Yes, there is gvisor-panic-stacktrace.txt
@kevinGC, SendQueuedReportsLocked() comment states that g.protocolMU must be locked. However, it's not being locked in the stack above. Did I miss anything?
A friendly reminder that this issue had no activity for 120 days.
A friendly reminder that this issue had no activity for 120 days.
SendQueuedReportsLocked() comment states that g.protocolMU must be locked. However, it's not being locked in the stack above. Did I miss anything?
@fvoznika I think it is being locked. So g.protocolMu is a pointer to a lock which is set here: https://github.com/google/gvisor/blob/39afbf09cdca7152b2d0d21b9cf9b655e1dda87f/pkg/tcpip/network/internal/ip/generic_multicast_protocol.go#L358-L366
The relevant caller (igmpState in the reported crash) initializes it with igmp.ep.mu: https://github.com/google/gvisor/blob/39afbf09cdca7152b2d0d21b9cf9b655e1dda87f/pkg/tcpip/network/ipv4/igmp.go#L283-L285
igmpState.sendQueuedReports() has a precondition that igmp.ep.mu must be locked: https://github.com/google/gvisor/blob/39afbf09cdca7152b2d0d21b9cf9b655e1dda87f/pkg/tcpip/network/ipv4/igmp.go#L599-L602
But its caller is only locking it for reading: https://github.com/google/gvisor/blob/39afbf09cdca7152b2d0d21b9cf9b655e1dda87f/pkg/tcpip/network/ipv4/ipv4.go#L1377-L1381
Even though there are checklocks annotations and it is provided that e.igmp.ep.mu=e.mu, the tools fails to figure this out.

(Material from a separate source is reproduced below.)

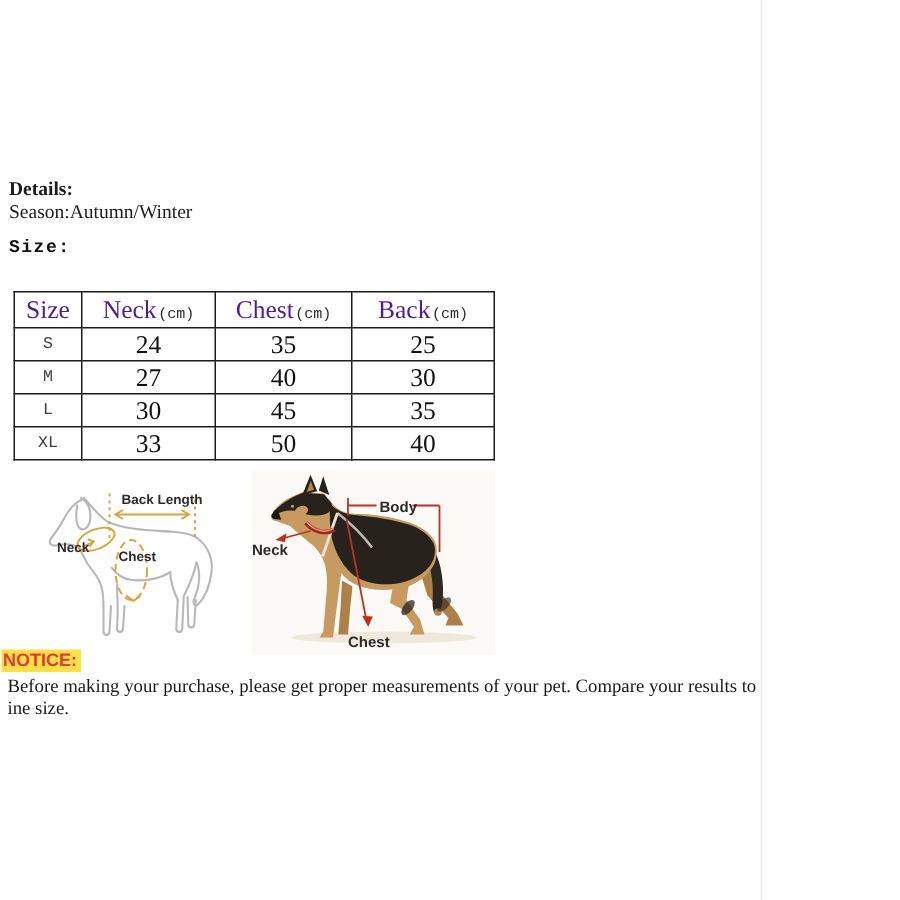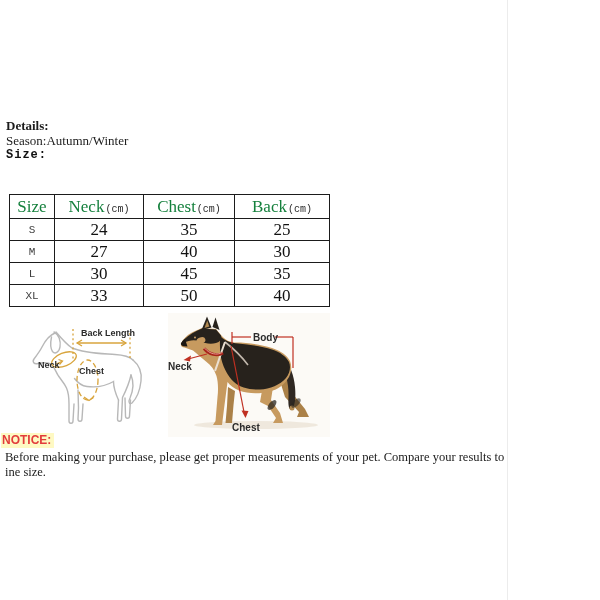"Size:" .size-heading { margin-top: 0 -> 10px }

The mutex is only read locked here: https://github.com/google/gvisor/blob/39afbf09cdca7152b2d0d21b9cf9b655e1dda87f/pkg/tcpip/network/ipv4/ipv4.go#L1365-L1371
This allows for concurrent writes.
The other ipv6 caller of SendQueuedReportsLocked() does not suffer from this, the entire caller stack seems to be write locking the correct ep.mu. I will send a fix for ipv4.